Every line of the listing below must be printed again exactly, apart from its pictures.

## DATA PROVIDED

►

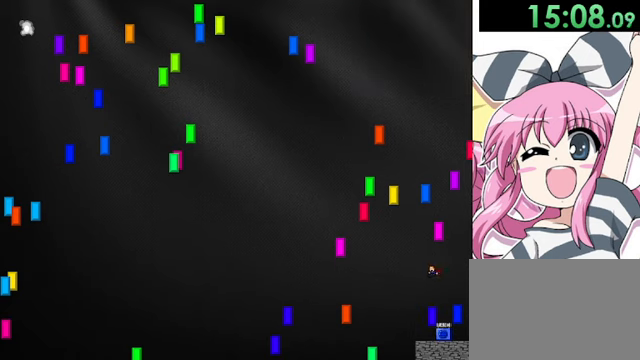
{"keys": ["shift"], "events": [[80, "right", "down"], [80, "shift", "up"], [360, "right", "up"], [360, "shift", "down"]]}
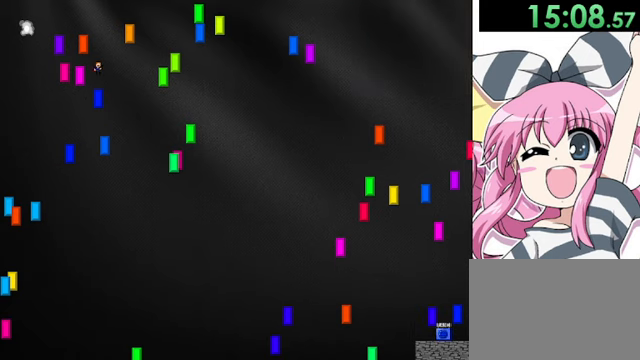
{"keys": ["left", "shift"], "events": [[440, "left", "down"], [440, "shift", "up"], [480, "shift", "down"]]}
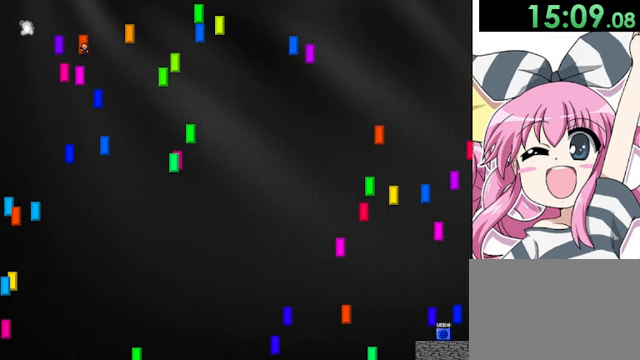
{"keys": ["left"], "events": [[480, "shift", "up"]]}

◄

## TASK ANSWER
{"keys": ["shift"], "events": [[80, "right", "down"], [80, "shift", "up"], [360, "right", "up"], [360, "shift", "down"]]}
{"keys": ["left", "shift"], "events": [[440, "left", "down"], [440, "shift", "up"], [480, "shift", "down"]]}
{"keys": ["left"], "events": [[480, "shift", "up"]]}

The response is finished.